Recorded data START
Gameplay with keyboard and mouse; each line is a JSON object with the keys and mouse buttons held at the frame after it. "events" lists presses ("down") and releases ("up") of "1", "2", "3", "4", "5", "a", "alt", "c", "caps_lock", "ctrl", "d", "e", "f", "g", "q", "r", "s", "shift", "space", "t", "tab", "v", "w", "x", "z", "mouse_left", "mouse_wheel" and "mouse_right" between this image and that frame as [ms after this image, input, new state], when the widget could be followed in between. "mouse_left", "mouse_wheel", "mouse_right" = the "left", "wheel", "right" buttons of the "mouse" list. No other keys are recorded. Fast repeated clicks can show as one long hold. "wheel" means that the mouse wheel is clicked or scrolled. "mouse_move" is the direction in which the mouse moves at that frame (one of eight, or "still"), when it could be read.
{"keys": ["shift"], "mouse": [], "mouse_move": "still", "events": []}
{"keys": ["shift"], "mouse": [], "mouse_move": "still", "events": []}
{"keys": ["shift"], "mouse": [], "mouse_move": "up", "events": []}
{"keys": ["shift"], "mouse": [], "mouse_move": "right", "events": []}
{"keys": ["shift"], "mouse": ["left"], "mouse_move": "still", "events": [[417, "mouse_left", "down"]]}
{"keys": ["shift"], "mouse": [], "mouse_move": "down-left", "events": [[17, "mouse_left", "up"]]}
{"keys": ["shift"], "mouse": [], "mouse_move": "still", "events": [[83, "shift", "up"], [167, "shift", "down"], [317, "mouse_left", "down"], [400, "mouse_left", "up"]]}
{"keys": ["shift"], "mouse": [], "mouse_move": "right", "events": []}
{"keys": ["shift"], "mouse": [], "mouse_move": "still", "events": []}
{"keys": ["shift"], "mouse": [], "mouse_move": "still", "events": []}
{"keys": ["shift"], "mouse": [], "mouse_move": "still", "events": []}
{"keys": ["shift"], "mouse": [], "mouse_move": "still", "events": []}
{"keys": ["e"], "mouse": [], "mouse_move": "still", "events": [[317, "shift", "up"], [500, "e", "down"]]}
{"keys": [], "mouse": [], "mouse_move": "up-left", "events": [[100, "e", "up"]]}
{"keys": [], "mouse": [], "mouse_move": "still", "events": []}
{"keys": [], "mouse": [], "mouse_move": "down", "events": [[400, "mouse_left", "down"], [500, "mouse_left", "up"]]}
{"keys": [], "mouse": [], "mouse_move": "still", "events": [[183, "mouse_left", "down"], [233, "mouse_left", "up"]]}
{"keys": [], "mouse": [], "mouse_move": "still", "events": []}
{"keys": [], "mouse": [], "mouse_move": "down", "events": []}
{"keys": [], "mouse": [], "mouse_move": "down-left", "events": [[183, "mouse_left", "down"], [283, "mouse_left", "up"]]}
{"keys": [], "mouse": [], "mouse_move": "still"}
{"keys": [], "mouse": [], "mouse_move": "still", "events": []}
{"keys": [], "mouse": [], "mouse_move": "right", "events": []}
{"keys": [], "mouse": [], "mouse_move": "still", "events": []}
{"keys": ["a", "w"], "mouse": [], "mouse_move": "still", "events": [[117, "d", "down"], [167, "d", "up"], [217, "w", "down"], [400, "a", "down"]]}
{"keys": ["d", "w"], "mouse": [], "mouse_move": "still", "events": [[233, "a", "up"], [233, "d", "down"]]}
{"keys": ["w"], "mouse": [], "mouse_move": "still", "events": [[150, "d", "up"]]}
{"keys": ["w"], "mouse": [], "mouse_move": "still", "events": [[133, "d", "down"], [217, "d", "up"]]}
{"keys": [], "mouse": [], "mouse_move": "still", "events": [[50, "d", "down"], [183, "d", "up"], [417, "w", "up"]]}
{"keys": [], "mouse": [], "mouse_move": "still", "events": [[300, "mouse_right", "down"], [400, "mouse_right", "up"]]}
Recorded data END
Task statement.
Line by line, retype the data exactly as written.

Output below.
Gameplay with keyboard and mouse; each line is a JSON object with the keys and mouse buttons held at the frame after it. "events" lists presses ("down") and releases ("up") of "1", "2", "3", "4", "5", "a", "alt", "c", "caps_lock", "ctrl", "d", "e", "f", "g", "q", "r", "s", "shift", "space", "t", "tab", "v", "w", "x", "z", "mouse_left", "mouse_wheel" and "mouse_right" between this image and that frame as [ms after this image, input, new state], when the widget could be followed in between. "mouse_left", "mouse_wheel", "mouse_right" = the "left", "wheel", "right" buttons of the "mouse" list. No other keys are recorded. Fast repeated clicks can show as one long hold. "wheel" means that the mouse wheel is clicked or scrolled. "mouse_move" is the direction in which the mouse moves at that frame (one of eight, or "still"), when it could be read.
{"keys": ["shift"], "mouse": [], "mouse_move": "still", "events": []}
{"keys": ["shift"], "mouse": [], "mouse_move": "still", "events": []}
{"keys": ["shift"], "mouse": [], "mouse_move": "up", "events": []}
{"keys": ["shift"], "mouse": [], "mouse_move": "right", "events": []}
{"keys": ["shift"], "mouse": ["left"], "mouse_move": "still", "events": [[417, "mouse_left", "down"]]}
{"keys": ["shift"], "mouse": [], "mouse_move": "down-left", "events": [[17, "mouse_left", "up"]]}
{"keys": ["shift"], "mouse": [], "mouse_move": "still", "events": [[83, "shift", "up"], [167, "shift", "down"], [317, "mouse_left", "down"], [400, "mouse_left", "up"]]}
{"keys": ["shift"], "mouse": [], "mouse_move": "right", "events": []}
{"keys": ["shift"], "mouse": [], "mouse_move": "still", "events": []}
{"keys": ["shift"], "mouse": [], "mouse_move": "still", "events": []}
{"keys": ["shift"], "mouse": [], "mouse_move": "still", "events": []}
{"keys": ["shift"], "mouse": [], "mouse_move": "still", "events": []}
{"keys": ["e"], "mouse": [], "mouse_move": "still", "events": [[317, "shift", "up"], [500, "e", "down"]]}
{"keys": [], "mouse": [], "mouse_move": "up-left", "events": [[100, "e", "up"]]}
{"keys": [], "mouse": [], "mouse_move": "still", "events": []}
{"keys": [], "mouse": [], "mouse_move": "down", "events": [[400, "mouse_left", "down"], [500, "mouse_left", "up"]]}
{"keys": [], "mouse": [], "mouse_move": "still", "events": [[183, "mouse_left", "down"], [233, "mouse_left", "up"]]}
{"keys": [], "mouse": [], "mouse_move": "still", "events": []}
{"keys": [], "mouse": [], "mouse_move": "down", "events": []}
{"keys": [], "mouse": [], "mouse_move": "down-left", "events": [[183, "mouse_left", "down"], [283, "mouse_left", "up"]]}
{"keys": [], "mouse": [], "mouse_move": "still"}
{"keys": [], "mouse": [], "mouse_move": "still", "events": []}
{"keys": [], "mouse": [], "mouse_move": "right", "events": []}
{"keys": [], "mouse": [], "mouse_move": "still", "events": []}
{"keys": ["a", "w"], "mouse": [], "mouse_move": "still", "events": [[117, "d", "down"], [167, "d", "up"], [217, "w", "down"], [400, "a", "down"]]}
{"keys": ["d", "w"], "mouse": [], "mouse_move": "still", "events": [[233, "a", "up"], [233, "d", "down"]]}
{"keys": ["w"], "mouse": [], "mouse_move": "still", "events": [[150, "d", "up"]]}
{"keys": ["w"], "mouse": [], "mouse_move": "still", "events": [[133, "d", "down"], [217, "d", "up"]]}
{"keys": [], "mouse": [], "mouse_move": "still", "events": [[50, "d", "down"], [183, "d", "up"], [417, "w", "up"]]}
{"keys": [], "mouse": [], "mouse_move": "still", "events": [[300, "mouse_right", "down"], [400, "mouse_right", "up"]]}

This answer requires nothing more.